*** Opening Records supplied ***

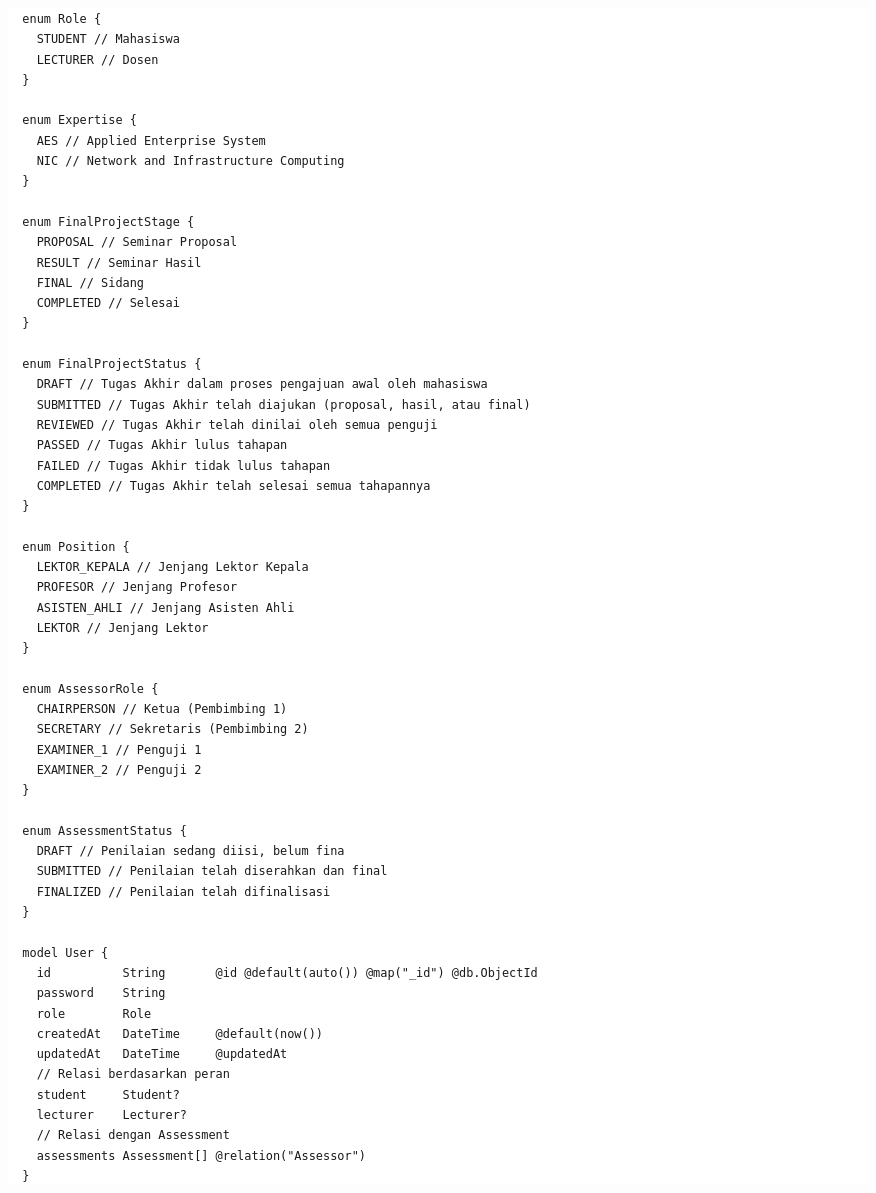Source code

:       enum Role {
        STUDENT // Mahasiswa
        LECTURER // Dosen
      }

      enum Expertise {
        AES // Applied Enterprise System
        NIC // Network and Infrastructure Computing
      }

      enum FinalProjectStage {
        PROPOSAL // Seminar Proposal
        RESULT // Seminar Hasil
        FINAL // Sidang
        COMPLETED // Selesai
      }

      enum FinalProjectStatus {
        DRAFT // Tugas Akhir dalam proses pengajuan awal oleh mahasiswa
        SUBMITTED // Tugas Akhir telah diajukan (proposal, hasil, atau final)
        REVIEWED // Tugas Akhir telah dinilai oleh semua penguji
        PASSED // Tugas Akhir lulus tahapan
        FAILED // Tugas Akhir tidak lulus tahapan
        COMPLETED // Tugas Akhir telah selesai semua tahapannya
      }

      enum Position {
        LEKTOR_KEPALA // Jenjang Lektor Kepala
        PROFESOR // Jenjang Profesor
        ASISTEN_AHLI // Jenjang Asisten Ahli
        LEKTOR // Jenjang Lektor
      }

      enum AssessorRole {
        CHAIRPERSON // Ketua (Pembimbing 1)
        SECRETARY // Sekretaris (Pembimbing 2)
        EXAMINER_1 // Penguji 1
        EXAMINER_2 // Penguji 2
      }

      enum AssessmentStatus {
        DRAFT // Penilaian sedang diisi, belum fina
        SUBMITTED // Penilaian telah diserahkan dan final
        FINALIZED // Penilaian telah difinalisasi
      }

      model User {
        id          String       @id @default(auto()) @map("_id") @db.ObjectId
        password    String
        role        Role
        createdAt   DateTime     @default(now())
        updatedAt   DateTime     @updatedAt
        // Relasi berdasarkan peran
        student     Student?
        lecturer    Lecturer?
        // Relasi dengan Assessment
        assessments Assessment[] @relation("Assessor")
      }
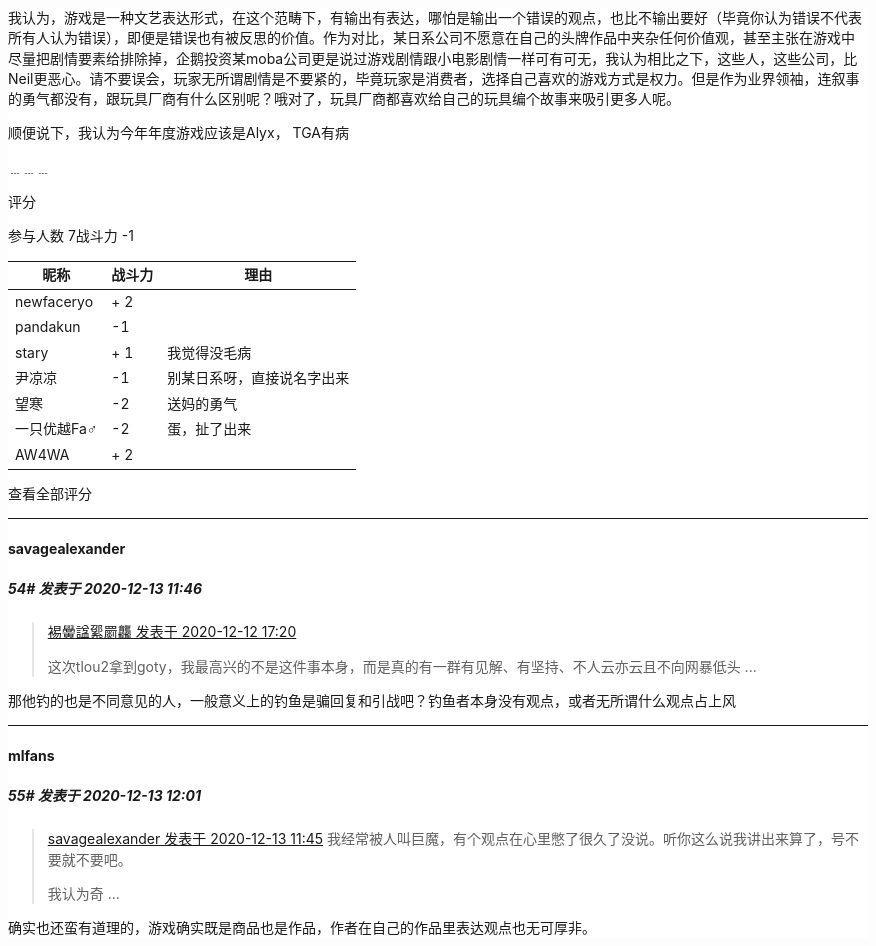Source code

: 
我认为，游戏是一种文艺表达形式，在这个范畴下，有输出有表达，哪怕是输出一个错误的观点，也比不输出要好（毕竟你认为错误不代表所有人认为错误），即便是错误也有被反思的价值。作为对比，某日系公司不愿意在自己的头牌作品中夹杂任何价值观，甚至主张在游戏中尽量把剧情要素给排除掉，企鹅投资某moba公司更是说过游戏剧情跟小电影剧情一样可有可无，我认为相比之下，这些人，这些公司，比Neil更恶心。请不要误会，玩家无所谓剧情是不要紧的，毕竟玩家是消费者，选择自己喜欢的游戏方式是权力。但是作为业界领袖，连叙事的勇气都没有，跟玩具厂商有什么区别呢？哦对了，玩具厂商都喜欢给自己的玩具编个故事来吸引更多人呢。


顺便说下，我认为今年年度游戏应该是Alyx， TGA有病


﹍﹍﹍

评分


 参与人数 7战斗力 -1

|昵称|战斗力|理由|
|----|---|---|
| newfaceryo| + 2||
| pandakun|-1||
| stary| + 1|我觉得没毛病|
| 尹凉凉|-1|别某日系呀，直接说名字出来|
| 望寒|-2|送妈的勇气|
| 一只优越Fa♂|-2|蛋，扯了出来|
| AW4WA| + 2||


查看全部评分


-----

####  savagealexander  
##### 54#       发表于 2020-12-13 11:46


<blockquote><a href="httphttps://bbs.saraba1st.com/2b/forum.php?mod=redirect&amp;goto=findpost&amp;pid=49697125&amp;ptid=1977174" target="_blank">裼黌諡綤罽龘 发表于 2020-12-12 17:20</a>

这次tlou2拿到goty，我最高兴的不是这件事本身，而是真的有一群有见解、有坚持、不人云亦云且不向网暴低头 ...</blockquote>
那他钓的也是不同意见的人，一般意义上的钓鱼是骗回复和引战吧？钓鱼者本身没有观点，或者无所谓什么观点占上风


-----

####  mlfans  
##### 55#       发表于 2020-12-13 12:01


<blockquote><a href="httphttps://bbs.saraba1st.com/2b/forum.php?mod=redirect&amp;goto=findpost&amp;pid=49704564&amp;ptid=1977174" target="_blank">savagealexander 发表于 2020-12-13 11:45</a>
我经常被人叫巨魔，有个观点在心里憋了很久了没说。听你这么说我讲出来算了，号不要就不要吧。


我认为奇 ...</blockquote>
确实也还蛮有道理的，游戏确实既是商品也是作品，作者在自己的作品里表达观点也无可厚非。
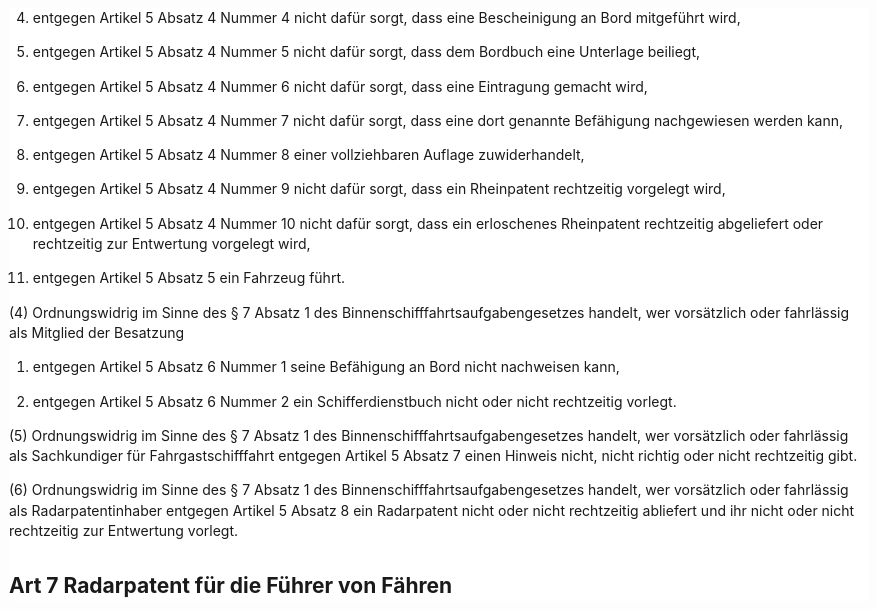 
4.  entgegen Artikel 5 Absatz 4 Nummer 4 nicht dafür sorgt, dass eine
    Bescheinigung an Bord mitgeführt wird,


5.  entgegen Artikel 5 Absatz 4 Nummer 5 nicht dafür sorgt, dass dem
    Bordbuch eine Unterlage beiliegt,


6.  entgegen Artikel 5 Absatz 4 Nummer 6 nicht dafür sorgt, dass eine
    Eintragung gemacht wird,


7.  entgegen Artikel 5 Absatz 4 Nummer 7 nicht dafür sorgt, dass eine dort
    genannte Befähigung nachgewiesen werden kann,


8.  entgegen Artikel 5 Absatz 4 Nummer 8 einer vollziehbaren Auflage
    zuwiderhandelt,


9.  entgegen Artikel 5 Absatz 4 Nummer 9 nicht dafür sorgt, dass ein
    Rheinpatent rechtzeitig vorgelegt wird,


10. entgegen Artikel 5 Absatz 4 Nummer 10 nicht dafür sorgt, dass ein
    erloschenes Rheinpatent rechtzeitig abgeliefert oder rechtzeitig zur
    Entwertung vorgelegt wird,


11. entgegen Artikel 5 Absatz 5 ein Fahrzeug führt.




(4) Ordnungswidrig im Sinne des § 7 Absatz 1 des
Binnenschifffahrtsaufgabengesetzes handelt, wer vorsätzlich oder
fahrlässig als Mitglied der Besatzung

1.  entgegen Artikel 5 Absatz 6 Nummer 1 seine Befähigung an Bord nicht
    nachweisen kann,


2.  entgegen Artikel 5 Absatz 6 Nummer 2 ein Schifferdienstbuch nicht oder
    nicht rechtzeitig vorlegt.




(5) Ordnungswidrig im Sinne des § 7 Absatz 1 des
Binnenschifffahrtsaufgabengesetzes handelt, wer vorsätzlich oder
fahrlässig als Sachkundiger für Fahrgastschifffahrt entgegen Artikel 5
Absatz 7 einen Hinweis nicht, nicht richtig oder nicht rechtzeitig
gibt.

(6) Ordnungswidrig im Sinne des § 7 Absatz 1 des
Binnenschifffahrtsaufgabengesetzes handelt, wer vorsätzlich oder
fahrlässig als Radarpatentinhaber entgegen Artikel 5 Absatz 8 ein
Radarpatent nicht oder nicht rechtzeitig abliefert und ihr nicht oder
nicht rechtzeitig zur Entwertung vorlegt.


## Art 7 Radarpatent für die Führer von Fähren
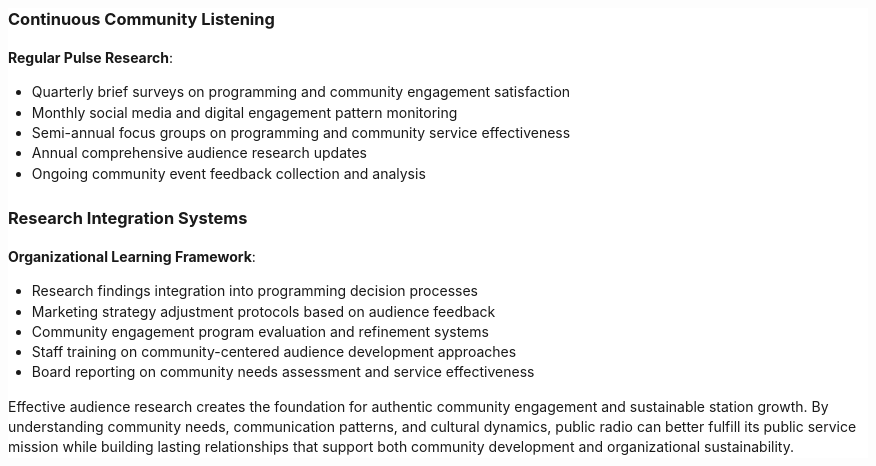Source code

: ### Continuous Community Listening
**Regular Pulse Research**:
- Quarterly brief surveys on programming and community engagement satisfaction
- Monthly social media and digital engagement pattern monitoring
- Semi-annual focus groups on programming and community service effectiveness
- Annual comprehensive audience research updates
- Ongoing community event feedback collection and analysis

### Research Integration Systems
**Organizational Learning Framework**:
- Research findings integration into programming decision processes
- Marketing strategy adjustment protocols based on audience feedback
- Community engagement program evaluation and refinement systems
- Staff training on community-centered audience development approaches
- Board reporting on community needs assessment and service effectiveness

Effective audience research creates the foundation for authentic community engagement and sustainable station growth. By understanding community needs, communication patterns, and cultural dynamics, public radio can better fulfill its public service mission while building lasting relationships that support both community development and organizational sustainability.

*** Closing Records supplied ***

* Work task:
Reproduce the entire listing above verbatim, line for line, omitting the pictures.

* Solution to this task:
Source code

:       enum Role {
        STUDENT // Mahasiswa
        LECTURER // Dosen
      }

      enum Expertise {
        AES // Applied Enterprise System
        NIC // Network and Infrastructure Computing
      }

      enum FinalProjectStage {
        PROPOSAL // Seminar Proposal
        RESULT // Seminar Hasil
        FINAL // Sidang
        COMPLETED // Selesai
      }

      enum FinalProjectStatus {
        DRAFT // Tugas Akhir dalam proses pengajuan awal oleh mahasiswa
        SUBMITTED // Tugas Akhir telah diajukan (proposal, hasil, atau final)
        REVIEWED // Tugas Akhir telah dinilai oleh semua penguji
        PASSED // Tugas Akhir lulus tahapan
        FAILED // Tugas Akhir tidak lulus tahapan
        COMPLETED // Tugas Akhir telah selesai semua tahapannya
      }

      enum Position {
        LEKTOR_KEPALA // Jenjang Lektor Kepala
        PROFESOR // Jenjang Profesor
        ASISTEN_AHLI // Jenjang Asisten Ahli
        LEKTOR // Jenjang Lektor
      }

      enum AssessorRole {
        CHAIRPERSON // Ketua (Pembimbing 1)
        SECRETARY // Sekretaris (Pembimbing 2)
        EXAMINER_1 // Penguji 1
        EXAMINER_2 // Penguji 2
      }

      enum AssessmentStatus {
        DRAFT // Penilaian sedang diisi, belum fina
        SUBMITTED // Penilaian telah diserahkan dan final
        FINALIZED // Penilaian telah difinalisasi
      }

      model User {
        id          String       @id @default(auto()) @map("_id") @db.ObjectId
        password    String
        role        Role
        createdAt   DateTime     @default(now())
        updatedAt   DateTime     @updatedAt
        // Relasi berdasarkan peran
        student     Student?
        lecturer    Lecturer?
        // Relasi dengan Assessment
        assessments Assessment[] @relation("Assessor")
      }
Source code

: 
我认为，游戏是一种文艺表达形式，在这个范畴下，有输出有表达，哪怕是输出一个错误的观点，也比不输出要好（毕竟你认为错误不代表所有人认为错误），即便是错误也有被反思的价值。作为对比，某日系公司不愿意在自己的头牌作品中夹杂任何价值观，甚至主张在游戏中尽量把剧情要素给排除掉，企鹅投资某moba公司更是说过游戏剧情跟小电影剧情一样可有可无，我认为相比之下，这些人，这些公司，比Neil更恶心。请不要误会，玩家无所谓剧情是不要紧的，毕竟玩家是消费者，选择自己喜欢的游戏方式是权力。但是作为业界领袖，连叙事的勇气都没有，跟玩具厂商有什么区别呢？哦对了，玩具厂商都喜欢给自己的玩具编个故事来吸引更多人呢。


顺便说下，我认为今年年度游戏应该是Alyx， TGA有病


﹍﹍﹍

评分


 参与人数 7战斗力 -1

|昵称|战斗力|理由|
|----|---|---|
| newfaceryo| + 2||
| pandakun|-1||
| stary| + 1|我觉得没毛病|
| 尹凉凉|-1|别某日系呀，直接说名字出来|
| 望寒|-2|送妈的勇气|
| 一只优越Fa♂|-2|蛋，扯了出来|
| AW4WA| + 2||


查看全部评分


-----

####  savagealexander  
##### 54#       发表于 2020-12-13 11:46


<blockquote><a href="httphttps://bbs.saraba1st.com/2b/forum.php?mod=redirect&amp;goto=findpost&amp;pid=49697125&amp;ptid=1977174" target="_blank">裼黌諡綤罽龘 发表于 2020-12-12 17:20</a>

这次tlou2拿到goty，我最高兴的不是这件事本身，而是真的有一群有见解、有坚持、不人云亦云且不向网暴低头 ...</blockquote>
那他钓的也是不同意见的人，一般意义上的钓鱼是骗回复和引战吧？钓鱼者本身没有观点，或者无所谓什么观点占上风


-----

####  mlfans  
##### 55#       发表于 2020-12-13 12:01


<blockquote><a href="httphttps://bbs.saraba1st.com/2b/forum.php?mod=redirect&amp;goto=findpost&amp;pid=49704564&amp;ptid=1977174" target="_blank">savagealexander 发表于 2020-12-13 11:45</a>
我经常被人叫巨魔，有个观点在心里憋了很久了没说。听你这么说我讲出来算了，号不要就不要吧。


我认为奇 ...</blockquote>
确实也还蛮有道理的，游戏确实既是商品也是作品，作者在自己的作品里表达观点也无可厚非。
4.  entgegen Artikel 5 Absatz 4 Nummer 4 nicht dafür sorgt, dass eine
    Bescheinigung an Bord mitgeführt wird,


5.  entgegen Artikel 5 Absatz 4 Nummer 5 nicht dafür sorgt, dass dem
    Bordbuch eine Unterlage beiliegt,


6.  entgegen Artikel 5 Absatz 4 Nummer 6 nicht dafür sorgt, dass eine
    Eintragung gemacht wird,


7.  entgegen Artikel 5 Absatz 4 Nummer 7 nicht dafür sorgt, dass eine dort
    genannte Befähigung nachgewiesen werden kann,


8.  entgegen Artikel 5 Absatz 4 Nummer 8 einer vollziehbaren Auflage
    zuwiderhandelt,


9.  entgegen Artikel 5 Absatz 4 Nummer 9 nicht dafür sorgt, dass ein
    Rheinpatent rechtzeitig vorgelegt wird,


10. entgegen Artikel 5 Absatz 4 Nummer 10 nicht dafür sorgt, dass ein
    erloschenes Rheinpatent rechtzeitig abgeliefert oder rechtzeitig zur
    Entwertung vorgelegt wird,


11. entgegen Artikel 5 Absatz 5 ein Fahrzeug führt.




(4) Ordnungswidrig im Sinne des § 7 Absatz 1 des
Binnenschifffahrtsaufgabengesetzes handelt, wer vorsätzlich oder
fahrlässig als Mitglied der Besatzung

1.  entgegen Artikel 5 Absatz 6 Nummer 1 seine Befähigung an Bord nicht
    nachweisen kann,


2.  entgegen Artikel 5 Absatz 6 Nummer 2 ein Schifferdienstbuch nicht oder
    nicht rechtzeitig vorlegt.




(5) Ordnungswidrig im Sinne des § 7 Absatz 1 des
Binnenschifffahrtsaufgabengesetzes handelt, wer vorsätzlich oder
fahrlässig als Sachkundiger für Fahrgastschifffahrt entgegen Artikel 5
Absatz 7 einen Hinweis nicht, nicht richtig oder nicht rechtzeitig
gibt.

(6) Ordnungswidrig im Sinne des § 7 Absatz 1 des
Binnenschifffahrtsaufgabengesetzes handelt, wer vorsätzlich oder
fahrlässig als Radarpatentinhaber entgegen Artikel 5 Absatz 8 ein
Radarpatent nicht oder nicht rechtzeitig abliefert und ihr nicht oder
nicht rechtzeitig zur Entwertung vorlegt.


## Art 7 Radarpatent für die Führer von Fähren
Source code

: ### Continuous Community Listening
**Regular Pulse Research**:
- Quarterly brief surveys on programming and community engagement satisfaction
- Monthly social media and digital engagement pattern monitoring
- Semi-annual focus groups on programming and community service effectiveness
- Annual comprehensive audience research updates
- Ongoing community event feedback collection and analysis

### Research Integration Systems
**Organizational Learning Framework**:
- Research findings integration into programming decision processes
- Marketing strategy adjustment protocols based on audience feedback
- Community engagement program evaluation and refinement systems
- Staff training on community-centered audience development approaches
- Board reporting on community needs assessment and service effectiveness

Effective audience research creates the foundation for authentic community engagement and sustainable station growth. By understanding community needs, communication patterns, and cultural dynamics, public radio can better fulfill its public service mission while building lasting relationships that support both community development and organizational sustainability.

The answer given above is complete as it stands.